Data excerpts
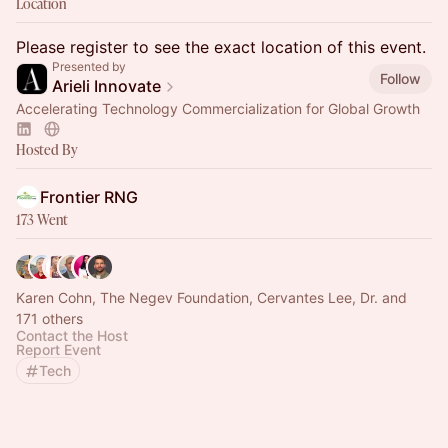
Location
Please register to see the exact location of this event.
Presented by
Follow
Arieli Innovate
Accelerating Technology Commercialization for Global Growth
Hosted By
Frontier RNG
173 Went
Karen Cohn, The Negev Foundation, Cervantes Lee, Dr. and
171 others
Contact the Host
Report Event
Tech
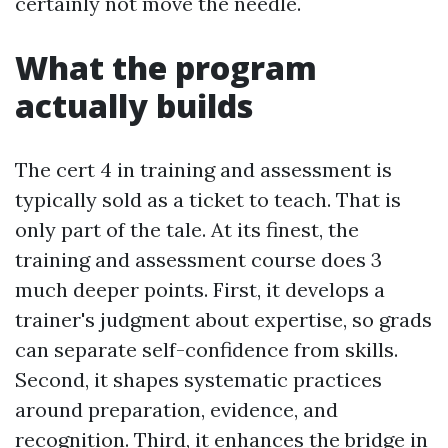
certainly not move the needle.
What the program
actually builds
The cert 4 in training and assessment is
typically sold as a ticket to teach. That is
only part of the tale. At its finest, the
training and assessment course does 3
much deeper points. First, it develops a
trainer's judgment about expertise, so grads
can separate self-confidence from skills.
Second, it shapes systematic practices
around preparation, evidence, and
recognition. Third, it enhances the bridge in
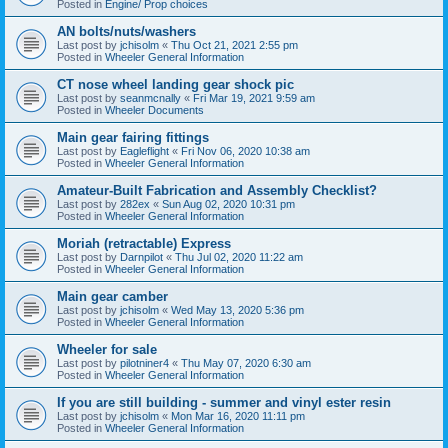
Posted in
Engine/ Prop choices
AN bolts/nuts/washers
Last post by
jchisolm
«
Thu Oct 21, 2021 2:55 pm
Posted in
Wheeler General Information
CT nose wheel landing gear shock pic
Last post by
seanmcnally
«
Fri Mar 19, 2021 9:59 am
Posted in
Wheeler Documents
Main gear fairing fittings
Last post by
Eagleflight
«
Fri Nov 06, 2020 10:38 am
Posted in
Wheeler General Information
Amateur-Built Fabrication and Assembly Checklist?
Last post by
282ex
«
Sun Aug 02, 2020 10:31 pm
Posted in
Wheeler General Information
Moriah (retractable) Express
Last post by
Darnpilot
«
Thu Jul 02, 2020 11:22 am
Posted in
Wheeler General Information
Main gear camber
Last post by
jchisolm
«
Wed May 13, 2020 5:36 pm
Posted in
Wheeler General Information
Wheeler for sale
Last post by
pilotniner4
«
Thu May 07, 2020 6:30 am
Posted in
Wheeler General Information
If you are still building - summer and vinyl ester resin
Last post by
jchisolm
«
Mon Mar 16, 2020 11:11 pm
Posted in
Wheeler General Information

● Exercise aim:
Could you rewrite the text read from all the records above as a Markdown table with the columns Row and Line, one line per row, numbered in order? Skip blank lines and leave the pictures out.

● Task answer:
| Row | Line |
|---|---|
| 1 | Location |
| 2 | Please register to see the exact location of this event. |
| 3 | Presented by |
| 4 | Follow |
| 5 | Arieli Innovate |
| 6 | Accelerating Technology Commercialization for Global Growth |
| 7 | Hosted By |
| 8 | Frontier RNG |
| 9 | 173 Went |
| 10 | Karen Cohn, The Negev Foundation, Cervantes Lee, Dr. and |
| 11 | 171 others |
| 12 | Contact the Host |
| 13 | Report Event |
| 14 | Tech |
| 15 | certainly not move the needle. |
| 16 | What the program |
| 17 | actually builds |
| 18 | The cert 4 in training and assessment is |
| 19 | typically sold as a ticket to teach. That is |
| 20 | only part of the tale. At its finest, the |
| 21 | training and assessment course does 3 |
| 22 | much deeper points. First, it develops a |
| 23 | trainer's judgment about expertise, so grads |
| 24 | can separate self-confidence from skills. |
| 25 | Second, it shapes systematic practices |
| 26 | around preparation, evidence, and |
| 27 | recognition. Third, it enhances the bridge in |
| 28 | Posted in |
| 29 | Engine/ Prop choices |
| 30 | AN bolts/nuts/washers |
| 31 | Last post by |
| 32 | jchisolm |
| 33 | « |
| 34 | Thu Oct 21, 2021 2:55 pm |
| 35 | Posted in |
| 36 | Wheeler General Information |
| 37 | CT nose wheel landing gear shock pic |
| 38 | Last post by |
| 39 | seanmcnally |
| 40 | « |
| 41 | Fri Mar 19, 2021 9:59 am |
| 42 | Posted in |
| 43 | Wheeler Documents |
| 44 | Main gear fairing fittings |
| 45 | Last post by |
| 46 | Eagleflight |
| 47 | « |
| 48 | Fri Nov 06, 2020 10:38 am |
| 49 | Posted in |
| 50 | Wheeler General Information |
| 51 | Amateur-Built Fabrication and Assembly Checklist? |
| 52 | Last post by |
| 53 | 282ex |
| 54 | « |
| 55 | Sun Aug 02, 2020 10:31 pm |
| 56 | Posted in |
| 57 | Wheeler General Information |
| 58 | Moriah (retractable) Express |
| 59 | Last post by |
| 60 | Darnpilot |
| 61 | « |
| 62 | Thu Jul 02, 2020 11:22 am |
| 63 | Posted in |
| 64 | Wheeler General Information |
| 65 | Main gear camber |
| 66 | Last post by |
| 67 | jchisolm |
| 68 | « |
| 69 | Wed May 13, 2020 5:36 pm |
| 70 | Posted in |
| 71 | Wheeler General Information |
| 72 | Wheeler for sale |
| 73 | Last post by |
| 74 | pilotniner4 |
| 75 | « |
| 76 | Thu May 07, 2020 6:30 am |
| 77 | Posted in |
| 78 | Wheeler General Information |
| 79 | If you are still building - summer and vinyl ester resin |
| 80 | Last post by |
| 81 | jchisolm |
| 82 | « |
| 83 | Mon Mar 16, 2020 11:11 pm |
| 84 | Posted in |
| 85 | Wheeler General Information |